Pour l’éducation et la libération

Il est depuis longtemps prouvé et régulièrement mentionné que l’éducation et la liberté sont liées. Récemment, deux personnes qui laissent des traces constructives et durables dans ces domaines sont décédées : Gustavo Gutierrez, 96 ans, du Pérou et Fetullah Gülen, 83 ans, de Turquie. Il est peu probable qu’ils se soient jamais rencontrés, puisqu’ils ont vécu et œuvré dans deux mondes très différents, voire séparés. Dans un certain sens, Gustavo Gutierrez a agi pour l’Église et la théologie de la même manière que Fetullah Gülen pour l’islam et sa pensée. Tous deux ont posé de grands défis aux institutions de leur religion et à leurs fidèles et leur ont ouvert en même temps des perspectives d’engagement et d’espérance. Ce faisant, ils ne se sont pas fait que des amis. En réalité, ils ont décrit des défis existants mais niés ou négligés et ont remis en question la spiritualité et la pratique courantes. Cela fait naturellement apparaître des conflits et contribue en même temps au renouvellement.

Fetullah Gülen, qui a fondé le plus grand mouvement éducatif de la société civile de la Turquie moderne, Hizmet (service), a déclaré il y a des années – à la consternation de certains fondamentalistes – qu’il ne fallait plus construire de mosquées, mais davantage d’écoles. Pour Gustavo Gutierrez, considéré comme le fondateur de la théologie de la libération, l’Eglise ne doit pas être au service des colonisateurs, mais, comme Jésus, être solidaire des plus pauvres et de ceux qui tombent sous la roue de l’histoire.

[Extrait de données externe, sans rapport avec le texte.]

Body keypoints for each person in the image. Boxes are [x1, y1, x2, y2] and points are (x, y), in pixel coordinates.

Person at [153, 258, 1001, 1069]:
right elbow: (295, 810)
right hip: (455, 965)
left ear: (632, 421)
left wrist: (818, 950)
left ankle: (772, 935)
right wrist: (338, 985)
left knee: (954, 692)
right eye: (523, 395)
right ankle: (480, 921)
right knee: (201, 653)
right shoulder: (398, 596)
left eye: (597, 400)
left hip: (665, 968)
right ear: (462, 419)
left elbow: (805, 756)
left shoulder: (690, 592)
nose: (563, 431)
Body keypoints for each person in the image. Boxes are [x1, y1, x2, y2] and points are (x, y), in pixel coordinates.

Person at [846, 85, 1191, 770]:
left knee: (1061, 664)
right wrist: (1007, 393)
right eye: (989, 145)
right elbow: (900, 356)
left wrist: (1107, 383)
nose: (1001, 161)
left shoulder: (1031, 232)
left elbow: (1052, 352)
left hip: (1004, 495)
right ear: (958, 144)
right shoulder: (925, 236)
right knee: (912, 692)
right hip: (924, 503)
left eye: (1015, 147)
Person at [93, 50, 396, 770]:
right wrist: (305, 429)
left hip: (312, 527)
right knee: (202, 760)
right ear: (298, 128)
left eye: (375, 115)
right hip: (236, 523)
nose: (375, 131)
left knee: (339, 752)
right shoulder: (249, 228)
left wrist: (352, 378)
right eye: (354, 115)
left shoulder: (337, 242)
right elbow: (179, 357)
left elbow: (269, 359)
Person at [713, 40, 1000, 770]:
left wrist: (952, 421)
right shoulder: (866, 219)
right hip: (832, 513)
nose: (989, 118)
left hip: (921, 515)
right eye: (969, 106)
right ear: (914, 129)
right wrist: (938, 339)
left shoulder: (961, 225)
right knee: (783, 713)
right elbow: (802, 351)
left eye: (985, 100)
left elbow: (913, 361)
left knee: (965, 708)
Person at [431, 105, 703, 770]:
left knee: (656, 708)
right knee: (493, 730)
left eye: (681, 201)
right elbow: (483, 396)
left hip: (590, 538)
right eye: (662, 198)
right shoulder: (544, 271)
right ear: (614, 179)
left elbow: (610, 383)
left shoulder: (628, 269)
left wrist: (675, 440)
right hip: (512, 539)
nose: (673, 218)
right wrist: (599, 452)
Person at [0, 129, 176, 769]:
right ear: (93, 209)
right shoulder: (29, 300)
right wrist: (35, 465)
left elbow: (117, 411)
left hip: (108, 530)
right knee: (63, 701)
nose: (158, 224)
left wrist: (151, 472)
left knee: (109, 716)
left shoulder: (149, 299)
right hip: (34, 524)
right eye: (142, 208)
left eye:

Pour Gülen et Gutierrez, la solidarité est pratique et pourtant indissociable de la spiritualité. L’éducation et le service, comme l’a été la vision de Gülen, sont sans aucun doute utiles à la libération de la servitude et de la dépendance de toutes sortes. La libération n’est pas moins nécessaire aujourd’hui qu’à l’époque de Gutierrez. On nous montre tous les jours où l’humanité a besoin de se libérer : la guerre, la course au pouvoir, la destruction de l’environnement, la tyrannie sous toutes ses formes. Et non, il n’y a pas de recette ni de baguette magique, qu’elle soit politique ou religieuse. Il y a des indications, des invitations, des exemples, de la fantaisie, des représentations et de l’imagination, la foi, l’espérance et l’amour. Tout geste dans ce sens est un acte de résistance et il n’y a pas de geste trop petit.